Work item A
From the excerpt on the AI hype cycle, extract the stretch from "We don’t believe" through "Why The Distress?" word for word.
Work item B
For each statement below, say whether the excerpt on the AI hype cycle agrees with it, answering yes or no and quoting the deciding words of the excerpt.
(i) ChatGPT's monthly traffic declined in June for the first time.
(ii) Jasper and Mutiny are hiring more workers.
(iii) OpenAI is being investigated by the SEC.

Excerpt
========================

Eight months in, however, we are now starting to see the first signs of that hype subsiding:
Earlier this week, The Information published a piece detailing how two high-flying Generative AI startups - Jasper and Mutiny - are laying off some workers, “striking a downbeat note amid a wave of investor euphoria for the sector.”
The week prior, news came out that ChatGPT saw its monthly traffic in website visitors and users decline in June for the first time, leading a Similarweb analyst to observe that “decreasing traffic is a sign of the chatbot's novelty wearing off”.
And to top it off, the maker of ChatGPT (and one of the most prominent names in AI) OpenAI is now being investigated by the FTC for possibly violating consumer protection laws.
All of this could lead one to think the promises of AI are falling flat.
We don’t believe that. Instead, we are likely just experiencing the first lull since the current AI hype cycle kicked off last fall. Teams are still building incredible products, the open-source community is thriving, and real value is being generated thanks to AI (and now even the world’s largest company is getting in the game).
It is still helpful to dissect what exactly is behind these negative headlines, and what we can learn as a community to continue innovating.
In other words - let’s stop freaking out, and peel back what’s actually going on here.
So Why The Distress?
Let’s take each of these recent news events and go one layer deeper:
Layoffs at Generative AI Startups
We should start by stating the obvious: building and scaling startups is INCREDIBLY hard. Not only is it difficult to build a startup in normal boom times, but it’s another order of magnitude more difficult in a down market.

========================

Record excerpts

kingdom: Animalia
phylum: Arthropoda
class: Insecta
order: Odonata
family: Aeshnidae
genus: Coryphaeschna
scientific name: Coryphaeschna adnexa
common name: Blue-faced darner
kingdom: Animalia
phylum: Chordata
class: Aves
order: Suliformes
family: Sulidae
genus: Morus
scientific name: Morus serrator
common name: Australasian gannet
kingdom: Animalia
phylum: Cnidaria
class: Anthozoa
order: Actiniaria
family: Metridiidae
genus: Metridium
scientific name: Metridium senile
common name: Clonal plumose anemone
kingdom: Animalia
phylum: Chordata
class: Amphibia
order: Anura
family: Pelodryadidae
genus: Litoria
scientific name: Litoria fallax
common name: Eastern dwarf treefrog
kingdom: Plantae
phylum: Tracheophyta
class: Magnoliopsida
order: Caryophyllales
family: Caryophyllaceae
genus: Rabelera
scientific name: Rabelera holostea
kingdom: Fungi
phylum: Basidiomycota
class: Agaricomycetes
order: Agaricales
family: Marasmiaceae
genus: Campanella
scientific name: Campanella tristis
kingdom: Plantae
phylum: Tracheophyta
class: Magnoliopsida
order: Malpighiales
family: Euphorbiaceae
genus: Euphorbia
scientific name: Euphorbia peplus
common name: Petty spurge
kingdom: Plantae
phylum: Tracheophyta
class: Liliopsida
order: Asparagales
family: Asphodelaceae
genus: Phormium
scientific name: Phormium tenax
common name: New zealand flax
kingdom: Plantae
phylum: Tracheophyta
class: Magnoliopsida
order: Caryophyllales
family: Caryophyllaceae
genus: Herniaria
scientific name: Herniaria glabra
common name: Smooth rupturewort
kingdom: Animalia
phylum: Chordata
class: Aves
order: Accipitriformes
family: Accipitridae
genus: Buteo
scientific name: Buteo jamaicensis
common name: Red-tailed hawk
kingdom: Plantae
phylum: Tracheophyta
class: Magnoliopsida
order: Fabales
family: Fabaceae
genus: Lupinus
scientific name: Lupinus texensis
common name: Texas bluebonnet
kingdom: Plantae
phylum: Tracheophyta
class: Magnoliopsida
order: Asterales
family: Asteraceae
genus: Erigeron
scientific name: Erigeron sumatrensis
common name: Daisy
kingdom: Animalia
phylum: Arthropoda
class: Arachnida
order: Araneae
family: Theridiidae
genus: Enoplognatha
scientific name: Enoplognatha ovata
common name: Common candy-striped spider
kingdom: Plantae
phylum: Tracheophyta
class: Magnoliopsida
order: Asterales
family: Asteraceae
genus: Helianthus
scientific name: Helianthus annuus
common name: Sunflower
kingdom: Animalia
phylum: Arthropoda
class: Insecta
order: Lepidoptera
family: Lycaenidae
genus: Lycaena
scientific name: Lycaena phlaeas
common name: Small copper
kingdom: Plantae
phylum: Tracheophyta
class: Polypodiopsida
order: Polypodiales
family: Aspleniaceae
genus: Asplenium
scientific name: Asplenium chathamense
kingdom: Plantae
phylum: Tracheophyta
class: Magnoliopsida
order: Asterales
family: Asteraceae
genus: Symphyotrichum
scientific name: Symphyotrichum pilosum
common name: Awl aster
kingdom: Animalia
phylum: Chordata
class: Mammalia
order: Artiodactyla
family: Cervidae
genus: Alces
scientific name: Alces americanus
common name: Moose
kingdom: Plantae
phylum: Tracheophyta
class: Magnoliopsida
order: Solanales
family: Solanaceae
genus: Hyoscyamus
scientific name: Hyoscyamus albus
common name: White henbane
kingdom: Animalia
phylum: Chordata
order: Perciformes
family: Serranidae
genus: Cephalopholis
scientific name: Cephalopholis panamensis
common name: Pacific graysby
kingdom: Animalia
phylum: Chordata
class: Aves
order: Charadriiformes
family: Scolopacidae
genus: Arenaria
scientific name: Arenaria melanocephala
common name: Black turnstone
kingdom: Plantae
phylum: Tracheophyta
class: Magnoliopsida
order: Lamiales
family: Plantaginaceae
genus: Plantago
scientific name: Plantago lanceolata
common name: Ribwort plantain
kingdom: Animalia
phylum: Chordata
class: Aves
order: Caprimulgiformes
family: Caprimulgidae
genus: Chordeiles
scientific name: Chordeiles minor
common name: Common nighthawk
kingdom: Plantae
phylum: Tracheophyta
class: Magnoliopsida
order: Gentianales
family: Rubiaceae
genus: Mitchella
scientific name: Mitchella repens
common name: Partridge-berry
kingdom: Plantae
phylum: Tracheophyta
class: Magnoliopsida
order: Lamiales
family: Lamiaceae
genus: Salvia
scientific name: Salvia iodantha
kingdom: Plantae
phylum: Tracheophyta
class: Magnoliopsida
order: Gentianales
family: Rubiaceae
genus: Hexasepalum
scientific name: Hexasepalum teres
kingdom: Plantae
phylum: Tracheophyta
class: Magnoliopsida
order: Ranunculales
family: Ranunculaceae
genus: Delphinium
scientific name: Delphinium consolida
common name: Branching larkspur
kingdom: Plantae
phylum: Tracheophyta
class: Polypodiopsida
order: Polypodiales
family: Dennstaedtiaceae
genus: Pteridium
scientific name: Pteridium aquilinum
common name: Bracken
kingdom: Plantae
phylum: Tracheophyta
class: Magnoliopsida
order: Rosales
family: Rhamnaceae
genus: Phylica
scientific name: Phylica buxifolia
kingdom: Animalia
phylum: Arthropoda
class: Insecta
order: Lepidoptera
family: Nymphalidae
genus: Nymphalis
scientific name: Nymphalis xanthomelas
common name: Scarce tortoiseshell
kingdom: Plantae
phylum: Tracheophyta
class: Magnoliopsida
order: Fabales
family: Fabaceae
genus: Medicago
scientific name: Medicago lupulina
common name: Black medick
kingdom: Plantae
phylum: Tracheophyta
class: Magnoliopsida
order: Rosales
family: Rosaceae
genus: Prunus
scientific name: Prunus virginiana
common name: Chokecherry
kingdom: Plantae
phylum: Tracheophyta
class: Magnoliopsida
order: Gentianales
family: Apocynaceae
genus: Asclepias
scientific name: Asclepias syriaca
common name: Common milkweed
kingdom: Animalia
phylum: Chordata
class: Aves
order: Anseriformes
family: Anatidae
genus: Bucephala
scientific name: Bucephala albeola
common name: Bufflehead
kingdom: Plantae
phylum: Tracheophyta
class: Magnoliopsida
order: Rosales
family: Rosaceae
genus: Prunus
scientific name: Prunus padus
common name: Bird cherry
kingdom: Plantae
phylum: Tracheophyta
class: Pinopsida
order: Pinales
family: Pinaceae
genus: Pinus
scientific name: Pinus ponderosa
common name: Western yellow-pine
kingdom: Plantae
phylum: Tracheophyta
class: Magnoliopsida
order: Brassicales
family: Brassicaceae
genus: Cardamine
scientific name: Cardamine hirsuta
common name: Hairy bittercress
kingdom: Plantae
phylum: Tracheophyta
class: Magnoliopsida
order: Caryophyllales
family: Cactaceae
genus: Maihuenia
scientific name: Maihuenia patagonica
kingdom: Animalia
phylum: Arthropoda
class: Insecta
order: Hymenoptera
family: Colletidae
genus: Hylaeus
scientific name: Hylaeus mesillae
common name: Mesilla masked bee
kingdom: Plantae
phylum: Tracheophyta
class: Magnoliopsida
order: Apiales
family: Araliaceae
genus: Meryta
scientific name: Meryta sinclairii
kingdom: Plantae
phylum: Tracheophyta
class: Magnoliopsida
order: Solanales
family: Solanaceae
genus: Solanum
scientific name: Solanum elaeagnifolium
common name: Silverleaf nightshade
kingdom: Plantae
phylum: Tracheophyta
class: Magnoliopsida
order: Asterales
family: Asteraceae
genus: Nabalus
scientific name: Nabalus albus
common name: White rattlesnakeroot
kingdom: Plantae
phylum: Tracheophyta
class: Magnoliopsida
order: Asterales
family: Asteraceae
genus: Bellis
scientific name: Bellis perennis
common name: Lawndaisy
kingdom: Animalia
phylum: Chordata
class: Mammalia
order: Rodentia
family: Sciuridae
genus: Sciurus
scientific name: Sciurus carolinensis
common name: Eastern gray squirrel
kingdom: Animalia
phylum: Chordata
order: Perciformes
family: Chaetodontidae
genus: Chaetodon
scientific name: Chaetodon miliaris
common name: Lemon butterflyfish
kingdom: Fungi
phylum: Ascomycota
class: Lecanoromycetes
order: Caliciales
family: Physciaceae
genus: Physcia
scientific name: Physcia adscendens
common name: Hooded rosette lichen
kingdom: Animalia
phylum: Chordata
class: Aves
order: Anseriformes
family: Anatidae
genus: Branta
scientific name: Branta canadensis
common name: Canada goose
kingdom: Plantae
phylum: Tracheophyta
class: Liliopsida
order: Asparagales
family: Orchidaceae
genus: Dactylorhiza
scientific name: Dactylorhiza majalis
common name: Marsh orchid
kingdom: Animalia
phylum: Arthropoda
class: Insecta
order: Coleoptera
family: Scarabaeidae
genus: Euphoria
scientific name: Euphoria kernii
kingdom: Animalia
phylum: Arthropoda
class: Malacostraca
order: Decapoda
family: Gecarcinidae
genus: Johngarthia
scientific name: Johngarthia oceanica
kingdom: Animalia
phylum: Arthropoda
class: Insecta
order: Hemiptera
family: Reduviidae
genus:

========================

Exercise output A
We don’t believe that. Instead, we are likely just experiencing the first lull since the current AI hype cycle kicked off last fall. Teams are still building incredible products, the open-source community is thriving, and real value is being generated thanks to AI (and now even the world’s largest company is getting in the game).
It is still helpful to dissect what exactly is behind these negative headlines, and what we can learn as a community to continue innovating.
In other words - let’s stop freaking out, and peel back what’s actually going on here.
So Why The Distress?

Exercise output B
(i) Yes: "ChatGPT saw its monthly traffic in website visitors and users decline in June for the first time"
(ii) No: "are laying off some workers"
(iii) No: "OpenAI is now being investigated by the FTC"